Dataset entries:
Segment Open
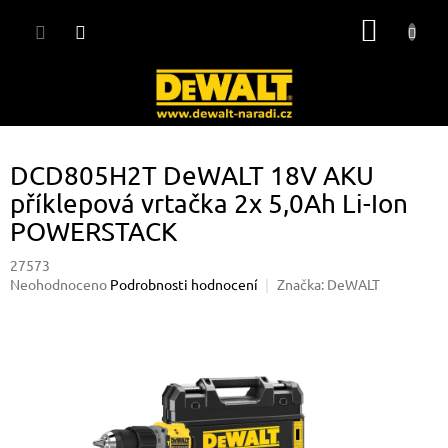
Přejít
NÁKUP
na
obsah
KOŠÍK
DCD805H2T DeWALT 18V AKU
příklepová vrtačka 2x 5,0Ah Li-Ion
POWERSTACK
27573
Průměrné
Neohodnoceno
Podrobnosti hodnocení
Značka:
DeWALT
hodnocení
produktu
je
0,0
z
5
hvězdiček.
Segment Closed
Assignment: Reproduce the lines of the data above, substituting "DEWALT" for every instance of "DeWALT" and leaving all other text unchanged. Omit the pictures from your answer.

Your response:
Přejít
NÁKUP
na
obsah
KOŠÍK
DCD805H2T DEWALT 18V AKU
příklepová vrtačka 2x 5,0Ah Li-Ion
POWERSTACK
27573
Průměrné
Neohodnoceno
Podrobnosti hodnocení
Značka:
DEWALT
hodnocení
produktu
je
0,0
z
5
hvězdiček.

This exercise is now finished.